さらに次の日、そのまた次の日と、粘膜が慣れてくれれば・・・との願いも虚しく、痛みはいっこうに消えてくれない。
ここまででわかった世界の真理。この世で一番安全な食べ物は白ごはんであるということ。装置の隙間に入り込むという難点はあるが、痛みきった粘膜を優しく包み込むほの甘さ。痛みを生じさせる刺激は皆無。
あいつは単なるでんぷんじゃない。優しさが白ごはんを構成しているといっても過言ではない。

そうこうして気がつけば、午前・午後とロキソニンを常用する日が続いてしまう。本来は常用すべきではないとの不安も過ぎる。
5日目、痛みに怯え、食事もままならない。仕事中は、痛み止めの効果か頭がぼんやりしてくる感じ。やべー。
6日目、ついに苛立つ私。おかしい。何かがおかしいぞ。アラートがけたたましく鳴り響く。
こんなに痛むにはなにかありそうだ。幾度となくのぞいた鏡の中、ようやく発見した。
リングからのびる細い針金。これに舌の側面が引っかかって凄まじい痛みが生じているのでは・・・。

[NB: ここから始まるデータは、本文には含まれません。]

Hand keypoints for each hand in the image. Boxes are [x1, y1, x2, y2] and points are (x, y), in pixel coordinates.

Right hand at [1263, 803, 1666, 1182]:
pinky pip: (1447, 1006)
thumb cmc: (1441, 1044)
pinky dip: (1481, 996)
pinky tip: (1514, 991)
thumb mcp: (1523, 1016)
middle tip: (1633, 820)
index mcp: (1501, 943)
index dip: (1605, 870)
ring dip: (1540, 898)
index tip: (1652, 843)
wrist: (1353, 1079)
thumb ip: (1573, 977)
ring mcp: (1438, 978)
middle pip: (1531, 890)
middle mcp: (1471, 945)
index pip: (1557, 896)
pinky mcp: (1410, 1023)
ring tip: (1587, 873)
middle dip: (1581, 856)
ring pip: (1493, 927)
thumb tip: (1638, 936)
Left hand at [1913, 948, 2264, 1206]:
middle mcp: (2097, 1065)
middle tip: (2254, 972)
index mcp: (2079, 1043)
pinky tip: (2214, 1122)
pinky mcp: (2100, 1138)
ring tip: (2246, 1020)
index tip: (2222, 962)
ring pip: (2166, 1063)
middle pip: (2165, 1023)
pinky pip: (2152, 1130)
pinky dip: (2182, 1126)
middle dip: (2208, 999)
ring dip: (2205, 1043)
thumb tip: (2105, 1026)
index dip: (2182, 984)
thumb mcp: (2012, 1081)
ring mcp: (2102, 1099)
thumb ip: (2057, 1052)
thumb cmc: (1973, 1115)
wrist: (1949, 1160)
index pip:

針金をそっと指で押すと、リングの方へ沿うように倒れる。
これや!今度は爪楊枝で針金を歯に沿わせるように入念にたおす。左右ともに針金をリングの厚み内に収納。
すると、あれほどまでに悶絶していた痛みが消え去ったではないか。
アンビリーバボー!舌が上下するたびにがりがりと削られていた側面はなんとも滑らか。痛みの原因・・・これやん。
もー!!!ロキソニンでごまかしてきたけど、鋭利な針金が、発声(舌が上下する)の度に私の舌をかなぐってかなぐって新しい傷をつけていた。慣れるはずがない。
もっと早く気がついていればと悔やまれてならない。飲まなくても良いロキソニンをガブガブ飲んでた。
でも、原因がわかってスッキリ。
それ以降、ロキソニンは飲まずに過ごせている。滑舌も痛みがないぶん、まだましに。
保定装置から忍び寄る針金には、くれぐれもご注意を!
次はいよいよ、ジャンプ!ブラケットとワイヤーの装着。
保定装置ごときで悶絶していた私、いったいどうなってしまうのか不明で不安。